Eastwood doesn’t allow for sentimentality, which the film could have benefited from. We don’t need the screenplay to acknowledge how troubling it is for Kyle, a father, to have to shoot a child trained to be a terrorist, as the angst is all over Cooper’s face. However, the ending is moving but abrupt and could have been more explanatory and less ambiguous.
Cooper, Eastwood’s direction and the cinematography couldn’t be better. The only other movie star in the cast is Sienna Miller, who is unrecognizable and solid in a potentially thankless role as Kyle’s long suffering wife. After a lot of non-starter roles in movies like the first G.I. Joe, Miller finally has a chance to shine, though this is Cooper’s film all the way.

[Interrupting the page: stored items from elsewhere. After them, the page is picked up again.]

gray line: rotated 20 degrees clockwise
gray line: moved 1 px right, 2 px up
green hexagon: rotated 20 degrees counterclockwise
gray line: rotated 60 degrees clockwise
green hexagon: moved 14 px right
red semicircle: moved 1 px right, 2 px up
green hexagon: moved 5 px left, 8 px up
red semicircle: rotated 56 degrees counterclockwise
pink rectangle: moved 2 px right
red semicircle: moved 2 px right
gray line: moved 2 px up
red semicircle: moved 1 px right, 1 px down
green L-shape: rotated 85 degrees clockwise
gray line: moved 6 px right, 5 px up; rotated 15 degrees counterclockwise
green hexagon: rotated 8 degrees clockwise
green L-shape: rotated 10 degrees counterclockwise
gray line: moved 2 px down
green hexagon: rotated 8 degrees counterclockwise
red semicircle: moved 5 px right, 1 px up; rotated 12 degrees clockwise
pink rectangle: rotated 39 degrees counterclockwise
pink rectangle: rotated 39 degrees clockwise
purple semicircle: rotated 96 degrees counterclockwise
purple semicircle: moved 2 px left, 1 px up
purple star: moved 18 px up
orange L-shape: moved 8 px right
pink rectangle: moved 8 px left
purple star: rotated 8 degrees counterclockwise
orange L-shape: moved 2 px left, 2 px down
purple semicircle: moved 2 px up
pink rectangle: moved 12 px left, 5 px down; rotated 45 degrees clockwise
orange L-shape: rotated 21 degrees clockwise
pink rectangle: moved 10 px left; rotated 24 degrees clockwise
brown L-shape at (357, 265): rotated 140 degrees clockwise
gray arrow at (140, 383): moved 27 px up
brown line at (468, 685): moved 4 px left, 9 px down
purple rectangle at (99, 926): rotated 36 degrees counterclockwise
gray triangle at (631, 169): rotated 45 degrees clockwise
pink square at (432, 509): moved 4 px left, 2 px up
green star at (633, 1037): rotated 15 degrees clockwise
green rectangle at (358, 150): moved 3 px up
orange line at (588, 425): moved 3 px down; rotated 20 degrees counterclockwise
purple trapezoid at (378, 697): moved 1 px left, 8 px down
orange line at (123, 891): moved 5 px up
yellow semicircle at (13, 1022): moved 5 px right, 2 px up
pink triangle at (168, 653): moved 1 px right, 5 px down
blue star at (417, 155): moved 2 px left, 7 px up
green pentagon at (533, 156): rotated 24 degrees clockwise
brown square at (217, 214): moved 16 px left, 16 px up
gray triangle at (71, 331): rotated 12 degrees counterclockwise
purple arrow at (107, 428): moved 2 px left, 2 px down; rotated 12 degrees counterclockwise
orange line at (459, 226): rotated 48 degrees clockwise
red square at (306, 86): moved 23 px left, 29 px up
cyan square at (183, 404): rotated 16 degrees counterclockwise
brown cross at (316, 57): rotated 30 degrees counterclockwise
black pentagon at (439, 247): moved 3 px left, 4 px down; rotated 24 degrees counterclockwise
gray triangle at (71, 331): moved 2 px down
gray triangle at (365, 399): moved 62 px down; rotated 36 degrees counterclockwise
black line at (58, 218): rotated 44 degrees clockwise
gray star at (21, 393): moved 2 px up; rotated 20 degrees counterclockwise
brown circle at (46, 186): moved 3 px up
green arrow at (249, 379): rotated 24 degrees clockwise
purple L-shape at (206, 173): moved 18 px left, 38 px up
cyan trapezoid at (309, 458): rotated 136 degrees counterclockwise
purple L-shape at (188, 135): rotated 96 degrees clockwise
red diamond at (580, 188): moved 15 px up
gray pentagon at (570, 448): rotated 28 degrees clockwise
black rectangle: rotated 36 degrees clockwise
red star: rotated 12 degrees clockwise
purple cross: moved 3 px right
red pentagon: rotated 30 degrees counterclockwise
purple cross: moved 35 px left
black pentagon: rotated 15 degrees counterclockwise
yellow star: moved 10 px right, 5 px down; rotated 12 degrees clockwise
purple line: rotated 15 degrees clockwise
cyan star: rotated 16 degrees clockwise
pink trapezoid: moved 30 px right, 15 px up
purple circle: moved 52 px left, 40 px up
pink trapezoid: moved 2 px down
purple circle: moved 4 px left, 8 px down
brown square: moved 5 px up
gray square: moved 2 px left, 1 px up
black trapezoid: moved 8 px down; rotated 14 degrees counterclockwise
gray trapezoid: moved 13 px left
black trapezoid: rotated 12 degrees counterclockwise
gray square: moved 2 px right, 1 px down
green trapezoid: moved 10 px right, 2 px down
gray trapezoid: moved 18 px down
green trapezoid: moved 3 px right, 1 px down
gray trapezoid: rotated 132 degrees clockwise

Only one single moment, involving a slow-motion CGI bullet, gives in to rah-rah crowd pleasing. Otherwise, the stripped down human drama and harrowing impact of the combat scenes are refreshingly devoid of gloss. Eastwood once made Heartbreak Ridge, a comparatively corny, formulaic movie about soldiers who trained and fought in the battle of Grenada. American Sniper is his second war film set in a relatively modern time and is another of his crowning achievements as a filmmaker. He already made one directorial change of step this year, with his failed Frankie Valli musical. That movie didn’t work but I give Eastwood credit for constantly taking chances. The life of Chris Kyle was another cinematic risk but it pays off mightily and is one of Eastwood’s best films.